## Exercise
Return the transcribed text from every item below line for line and unchanged, leaving the pictures out of your answer.

[Transcribed page contents]
+++++
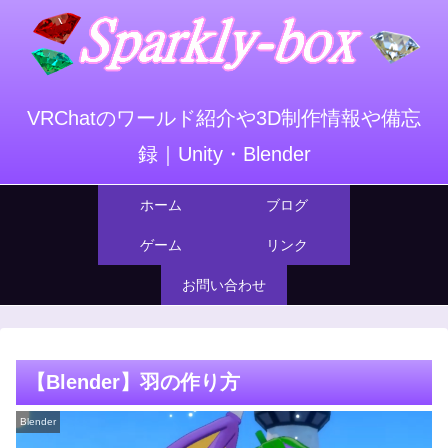
VRChatのワールド紹介や3D制作情報や備忘
録｜Unity・Blender
ホーム
ブログ
ゲーム
リンク
お問い合わせ
【Blender】羽の作り方
Blender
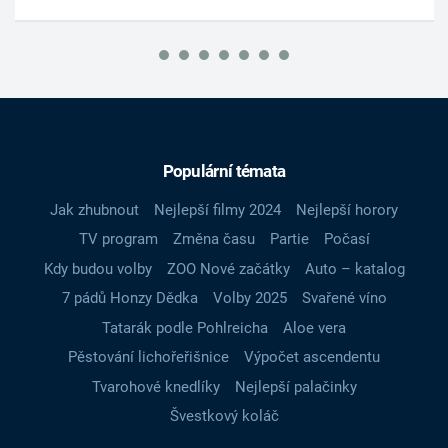
Populární témata
Jak zhubnout
Nejlepší filmy 2024
Nejlepší horory
TV program
Změna času
Partie
Počasí
Kdy budou volby
ZOO Nové začátky
Auto – katalog
7 pádů Honzy Dědka
Volby 2025
Svařené víno
Tatarák podle Pohlreicha
Aloe vera
Pěstování lichořeřišnice
Výpočet ascendentu
Tvarohové knedlíky
Nejlepší palačinky
Švestkový koláč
+++++
## Result
VRChatのワールド紹介や3D制作情報や備忘
録｜Unity・Blender
ホーム
ブログ
ゲーム
リンク
お問い合わせ
【Blender】羽の作り方
Blender
Populární témata
Jak zhubnout
Nejlepší filmy 2024
Nejlepší horory
TV program
Změna času
Partie
Počasí
Kdy budou volby
ZOO Nové začátky
Auto – katalog
7 pádů Honzy Dědka
Volby 2025
Svařené víno
Tatarák podle Pohlreicha
Aloe vera
Pěstování lichořeřišnice
Výpočet ascendentu
Tvarohové knedlíky
Nejlepší palačinky
Švestkový koláč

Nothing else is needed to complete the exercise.